Most of the presidents of Japanese manufacturing companies come from the field or management department, but the sales presidents I meet occasionally tend to introduce themselves as having come from a sales background at the beginning of the meeting, and they tend to be humble enough to offer me a ride to the door even if I refuse to leave the building and tell them that it is difficult for a sales person to manage local staff who want technology.

One of the characteristics of Indonesians, for lack of a better word, is that they tend to bow down to boss lions and monkeys that have strong power (technology) like a pack of wild animals, and not only in the manufacturing industry, but also in the IT industry where I work, people who have technology are respected and people who don't have it tend to be looked at lightly.

In Japanese society, where human relationships are valued, one aspect of leadership is to lead people by sticking to one's guns, even if it means showing off one's bad looks, but Indonesians, who value written contracts, find it hard to motivate people with abstract enthusiasm alone. I can understand why you say that Indonesia will be a difficult place to work, but I believe that the Japanese headquarters' intention in placing a president with a sales background at the top of the local subsidiary is to expand the business.
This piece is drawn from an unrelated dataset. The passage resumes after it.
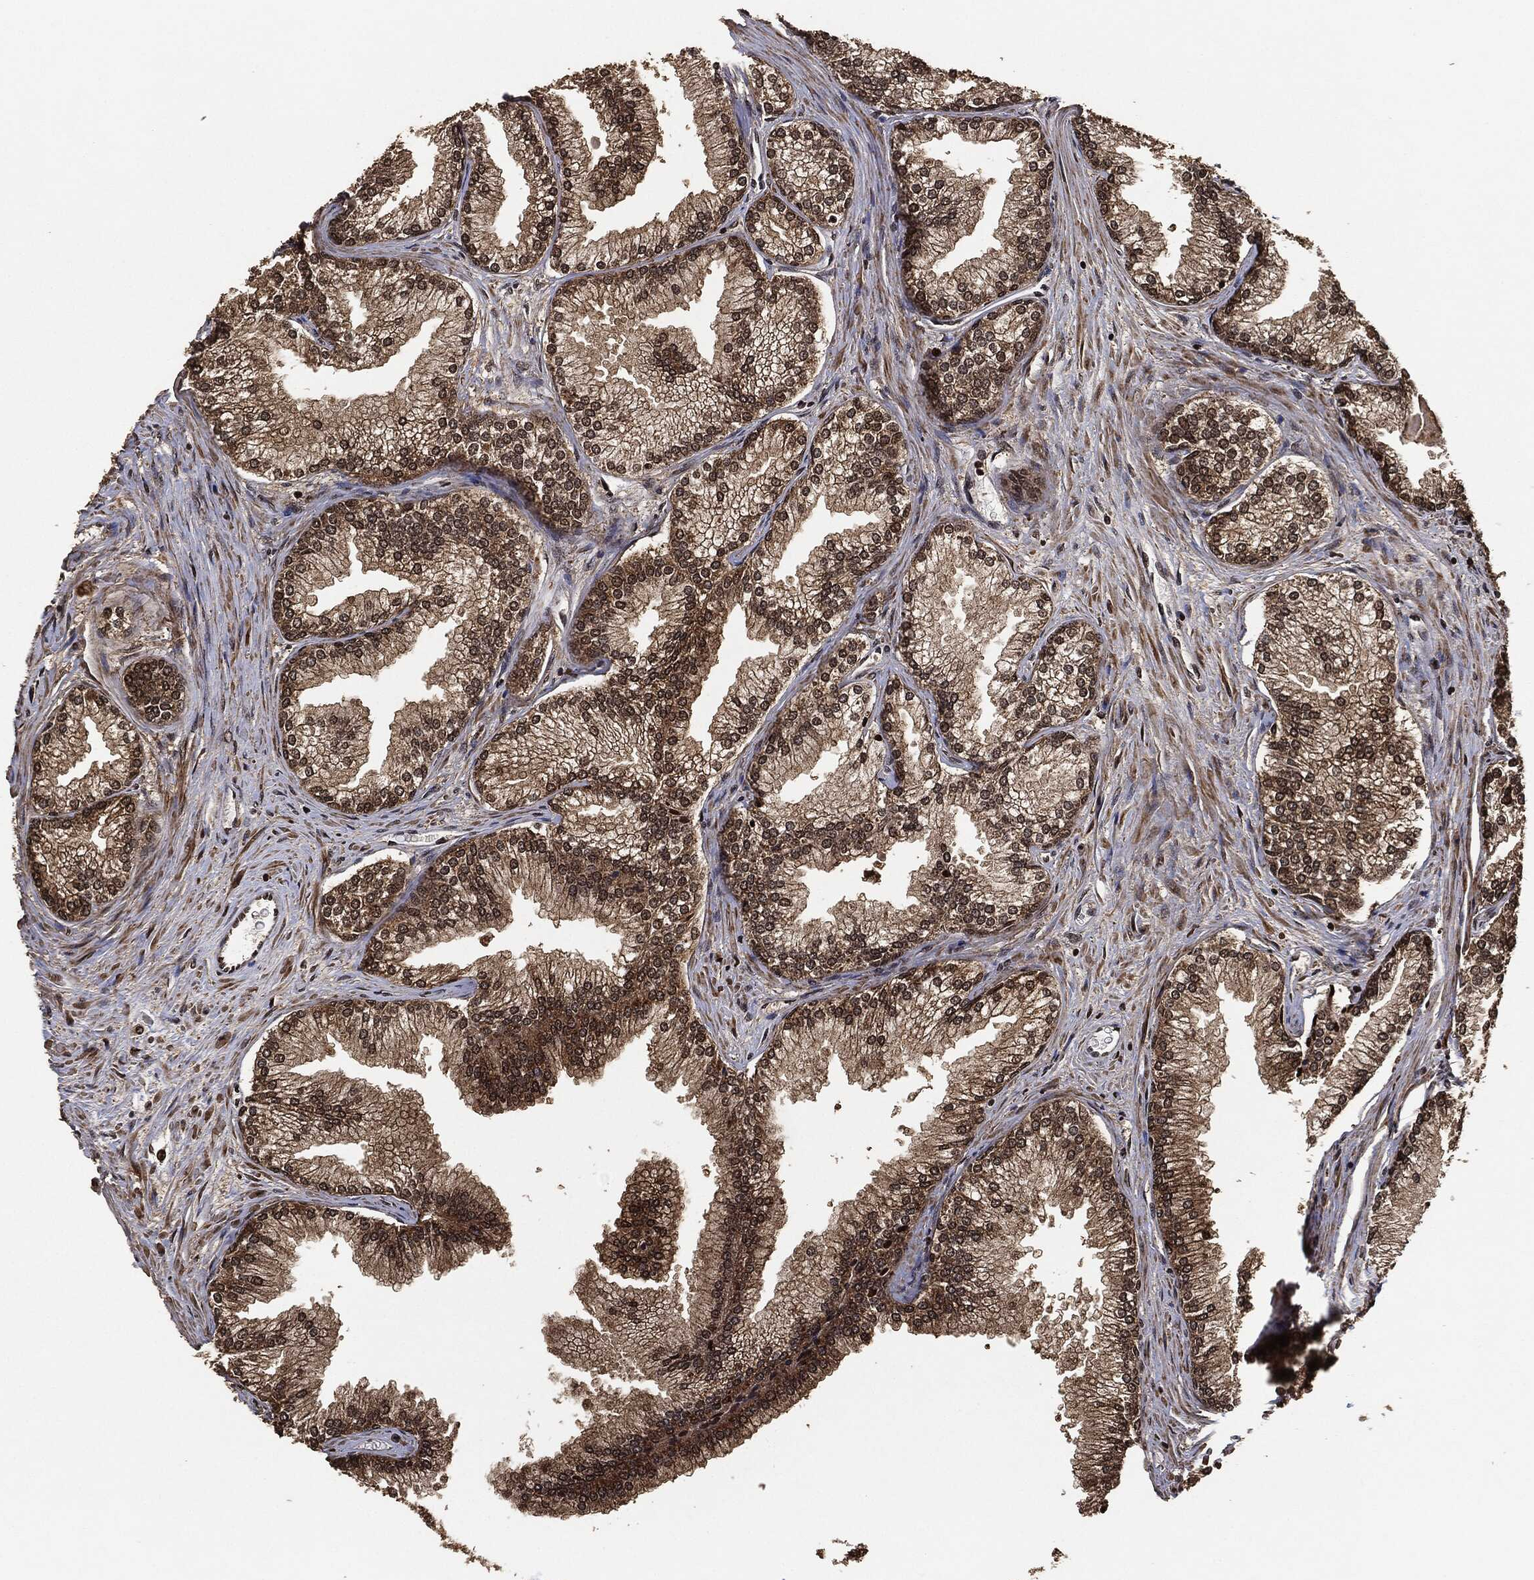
{"staining": {"intensity": "moderate", "quantity": ">75%", "location": "cytoplasmic/membranous,nuclear"}, "tissue": "prostate", "cell_type": "Glandular cells", "image_type": "normal", "snomed": [{"axis": "morphology", "description": "Normal tissue, NOS"}, {"axis": "topography", "description": "Prostate"}], "caption": "Moderate cytoplasmic/membranous,nuclear protein expression is appreciated in about >75% of glandular cells in prostate. (DAB IHC, brown staining for protein, blue staining for nuclei).", "gene": "PDK1", "patient": {"sex": "male", "age": 72}}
Under the current law in Indonesia, which makes it an important issue to reduce the cost of expatriates to secure profits, many companies have an overall policy of reducing the number of expatriates, and in small and medium-sized companies that cannot afford to have a number of expatriates, the president of the company himself takes the lead as the sole expatriate playing manager (like a professional baseball manager and player). There are many companies that go out into the field or visit the outside world, and in that case, it doesn't matter if you are from the field or sales, the Japanese artisanal approach to leadership may be surprisingly effective in leading the organization.